Variety. Single-intent scenarios, multi-intent (up to 4 intents) and adversarial cases where the user tries to bypass steps or access things without authorization.
Authentication. Authentication flows are included and calibrated by context; for example, elevation by OTP only where it makes sense.
Reproducibility. Each scenario has exactly one correct resolution path to avoid ambiguous evaluation signals.
Joint generation and validation: SyGra + LLMs
Here’s the most technical and novel part: EVA-Bench uses SyGra, a graph-based pipeline, with GPT-5.4 as the generation engine. Each scenario needs three components generated together to avoid inconsistencies:
User goal structured as a decision tree so the simulator is deterministic.
Initial scenario database with all entities the scenario will reference.
Expected final database state obtained by running the LLM over the agent instructions and the scenario, leaving a trace of actions and the terminal state.
Joint generation prevents silent errors like "referenced case ID that doesn't exist." After generation, they run a validation loop with three steps:
Structural check against a Pydantic schema to catch type errors and missing fields.
LLM-based validator that checks consistency between the goal and the database, cross-references and authentication configuration.
LLM-based trace verification that ensures policy compliance, correct ordering of actions and absence of alternative paths that would create nondeterminism.
After automatic generation, every scenario went through manual reviews that corrected or discarded ambiguous records.
Evaluation with frontier models and dataset cleanup
As a final quality control, samples were executed in text-only mode (no audio) with GPT-5.4, Gemini 3.1 Pro and Claude Opus 4.6. If any model scored 0 on task completion, the researchers investigated whether it was due to:
A genuine model error.
Ambiguity in the policy.
A poorly specified user objective.
A bug in the tool executor.
Inconsistency between the initial and expected state.
Cases with dataset problems were corrected or removed. Crucially: every selected sample is solvable by at least one of the frontier models, which ensures the benchmark is challenging but fair.
Multilingualism and cultural adaptation
EVA-Bench expands beyond English. It's not just translating sentences: the adaptation includes names, phone numbers, email formats and locales. The evaluation pipeline is also adapted to respect cultural and linguistic variations that affect ASR and conversational interpretation.
Practical example: the same intent in English and French uses different locations, names and numbers so the simulator sounds authentic in each language. This lets you measure language-specific degradations in speech recognition and conversational reasoning.
How this helps you today if you work with voice agents
If you evaluate a voice agent in production, run your system against these 213 scenarios to surface real failures in authentication, handling structured entities and multi-intent flows.
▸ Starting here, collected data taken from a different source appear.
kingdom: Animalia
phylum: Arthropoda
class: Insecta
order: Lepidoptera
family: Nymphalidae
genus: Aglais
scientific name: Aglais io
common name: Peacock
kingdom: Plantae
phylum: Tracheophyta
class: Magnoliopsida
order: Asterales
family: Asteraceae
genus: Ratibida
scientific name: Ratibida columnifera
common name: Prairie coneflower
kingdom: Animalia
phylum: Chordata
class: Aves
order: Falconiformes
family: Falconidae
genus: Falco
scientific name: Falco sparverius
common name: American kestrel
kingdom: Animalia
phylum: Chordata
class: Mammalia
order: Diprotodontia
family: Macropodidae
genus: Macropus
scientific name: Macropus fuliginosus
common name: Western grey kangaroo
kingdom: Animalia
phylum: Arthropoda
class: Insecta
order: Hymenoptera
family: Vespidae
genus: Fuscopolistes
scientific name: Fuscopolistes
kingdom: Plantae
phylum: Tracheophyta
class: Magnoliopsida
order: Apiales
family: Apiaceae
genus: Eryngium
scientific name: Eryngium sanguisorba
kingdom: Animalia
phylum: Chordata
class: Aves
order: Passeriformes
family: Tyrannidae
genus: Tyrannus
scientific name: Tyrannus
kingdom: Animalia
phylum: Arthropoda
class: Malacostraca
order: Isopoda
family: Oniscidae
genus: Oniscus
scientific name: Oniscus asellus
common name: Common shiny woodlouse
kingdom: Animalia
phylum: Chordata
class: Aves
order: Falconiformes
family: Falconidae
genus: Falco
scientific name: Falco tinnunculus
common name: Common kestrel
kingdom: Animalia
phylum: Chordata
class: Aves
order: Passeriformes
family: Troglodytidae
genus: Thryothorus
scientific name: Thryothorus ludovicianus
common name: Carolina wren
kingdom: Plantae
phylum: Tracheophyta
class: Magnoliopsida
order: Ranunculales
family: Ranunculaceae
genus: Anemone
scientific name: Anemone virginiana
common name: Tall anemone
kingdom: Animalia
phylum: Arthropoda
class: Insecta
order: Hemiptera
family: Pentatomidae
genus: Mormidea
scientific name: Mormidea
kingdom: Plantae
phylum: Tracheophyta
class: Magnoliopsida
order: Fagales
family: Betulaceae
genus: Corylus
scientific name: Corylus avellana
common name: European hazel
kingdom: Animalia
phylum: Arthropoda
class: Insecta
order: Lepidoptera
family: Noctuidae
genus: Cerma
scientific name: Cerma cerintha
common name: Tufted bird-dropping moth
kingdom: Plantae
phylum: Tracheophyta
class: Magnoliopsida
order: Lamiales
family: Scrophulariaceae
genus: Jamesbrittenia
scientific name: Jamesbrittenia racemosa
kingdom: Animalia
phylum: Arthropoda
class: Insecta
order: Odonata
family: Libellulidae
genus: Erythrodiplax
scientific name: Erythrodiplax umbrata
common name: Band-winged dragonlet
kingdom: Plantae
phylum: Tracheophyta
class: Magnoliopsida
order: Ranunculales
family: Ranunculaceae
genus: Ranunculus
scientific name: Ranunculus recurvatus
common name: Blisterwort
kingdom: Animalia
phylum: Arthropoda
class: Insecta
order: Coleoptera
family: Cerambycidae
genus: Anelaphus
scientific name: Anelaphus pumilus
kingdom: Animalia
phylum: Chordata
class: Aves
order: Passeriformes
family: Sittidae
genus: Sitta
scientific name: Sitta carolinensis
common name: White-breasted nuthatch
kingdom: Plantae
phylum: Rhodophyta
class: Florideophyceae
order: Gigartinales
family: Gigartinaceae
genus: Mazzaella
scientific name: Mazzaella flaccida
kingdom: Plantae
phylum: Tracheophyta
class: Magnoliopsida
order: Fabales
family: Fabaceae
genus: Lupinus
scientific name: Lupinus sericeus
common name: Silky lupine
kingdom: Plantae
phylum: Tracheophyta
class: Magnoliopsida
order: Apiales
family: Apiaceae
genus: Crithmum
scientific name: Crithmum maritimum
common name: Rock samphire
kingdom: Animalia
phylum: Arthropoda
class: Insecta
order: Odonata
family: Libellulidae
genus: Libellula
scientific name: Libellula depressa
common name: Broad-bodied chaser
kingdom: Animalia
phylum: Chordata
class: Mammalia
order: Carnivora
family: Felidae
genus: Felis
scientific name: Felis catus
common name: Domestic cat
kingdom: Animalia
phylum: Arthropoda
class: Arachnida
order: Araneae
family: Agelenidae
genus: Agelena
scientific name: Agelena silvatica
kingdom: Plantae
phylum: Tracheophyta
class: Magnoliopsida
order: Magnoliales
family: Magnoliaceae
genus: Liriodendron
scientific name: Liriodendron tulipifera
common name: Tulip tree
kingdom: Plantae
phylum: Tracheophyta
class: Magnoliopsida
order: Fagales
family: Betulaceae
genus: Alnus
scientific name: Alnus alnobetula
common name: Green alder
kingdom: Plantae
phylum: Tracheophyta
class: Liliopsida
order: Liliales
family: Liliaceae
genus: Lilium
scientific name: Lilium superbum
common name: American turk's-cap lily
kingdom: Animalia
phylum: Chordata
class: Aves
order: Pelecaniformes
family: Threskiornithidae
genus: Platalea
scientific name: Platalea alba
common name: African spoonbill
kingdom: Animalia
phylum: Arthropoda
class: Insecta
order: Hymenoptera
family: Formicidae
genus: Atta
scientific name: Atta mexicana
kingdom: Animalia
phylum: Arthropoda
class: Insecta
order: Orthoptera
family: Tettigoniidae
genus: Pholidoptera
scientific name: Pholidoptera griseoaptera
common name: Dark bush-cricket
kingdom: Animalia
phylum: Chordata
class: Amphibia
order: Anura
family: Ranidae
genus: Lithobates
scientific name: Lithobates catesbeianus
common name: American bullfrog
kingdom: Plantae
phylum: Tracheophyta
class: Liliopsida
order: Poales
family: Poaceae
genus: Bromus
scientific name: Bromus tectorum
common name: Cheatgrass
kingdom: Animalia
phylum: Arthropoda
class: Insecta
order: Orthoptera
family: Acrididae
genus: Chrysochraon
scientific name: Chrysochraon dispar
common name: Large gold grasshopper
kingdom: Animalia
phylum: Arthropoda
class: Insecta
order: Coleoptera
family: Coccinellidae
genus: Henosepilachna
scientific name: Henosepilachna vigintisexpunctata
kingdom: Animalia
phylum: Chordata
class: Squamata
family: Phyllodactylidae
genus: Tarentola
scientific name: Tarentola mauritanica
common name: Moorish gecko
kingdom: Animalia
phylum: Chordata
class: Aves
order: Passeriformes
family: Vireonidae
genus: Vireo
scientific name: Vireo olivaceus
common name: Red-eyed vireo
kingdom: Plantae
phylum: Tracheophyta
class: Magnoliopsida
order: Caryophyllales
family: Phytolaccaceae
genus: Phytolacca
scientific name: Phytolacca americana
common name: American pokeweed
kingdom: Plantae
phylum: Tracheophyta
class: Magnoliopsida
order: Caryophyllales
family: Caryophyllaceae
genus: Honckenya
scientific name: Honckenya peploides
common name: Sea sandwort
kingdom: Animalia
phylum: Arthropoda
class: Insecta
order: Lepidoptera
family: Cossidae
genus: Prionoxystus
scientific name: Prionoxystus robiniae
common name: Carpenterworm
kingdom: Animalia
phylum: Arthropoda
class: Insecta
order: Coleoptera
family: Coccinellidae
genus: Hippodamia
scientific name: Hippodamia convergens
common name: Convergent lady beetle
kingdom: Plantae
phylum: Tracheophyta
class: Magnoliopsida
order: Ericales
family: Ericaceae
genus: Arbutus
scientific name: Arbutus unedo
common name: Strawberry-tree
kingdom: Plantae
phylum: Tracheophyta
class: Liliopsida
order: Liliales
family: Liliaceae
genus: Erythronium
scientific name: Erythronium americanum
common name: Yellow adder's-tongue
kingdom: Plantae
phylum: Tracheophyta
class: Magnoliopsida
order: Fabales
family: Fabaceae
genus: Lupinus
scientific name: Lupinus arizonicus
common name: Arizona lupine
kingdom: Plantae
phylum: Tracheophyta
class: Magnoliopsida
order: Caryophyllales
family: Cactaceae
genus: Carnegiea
If you build your own dataset, the methodology section and the SyGra pipeline are a reference to generate reproducible, verifiable scenarios.
If you're interested in multilingual deployment, the proposed extension gives you a path to adapt both data and metrics.
Quick technical recommendations
Prioritize tests on adversarial scenarios and those with unsatisfiable goals; that's where models fail most.
Use joint generation (goal + initial DB + final state) to avoid nondeterminism in automated evaluations.
Incorporate LLM validation and structural checks before accepting a record into your benchmark.
This release is not just more data. It's a replicable recipe to create voice benchmarks that are realistic, reproducible and multilingual. If your team develops or evaluates conversational agents, EVA-Bench Data 2.0 is a direct, practical technical resource to find critical failures before deployment.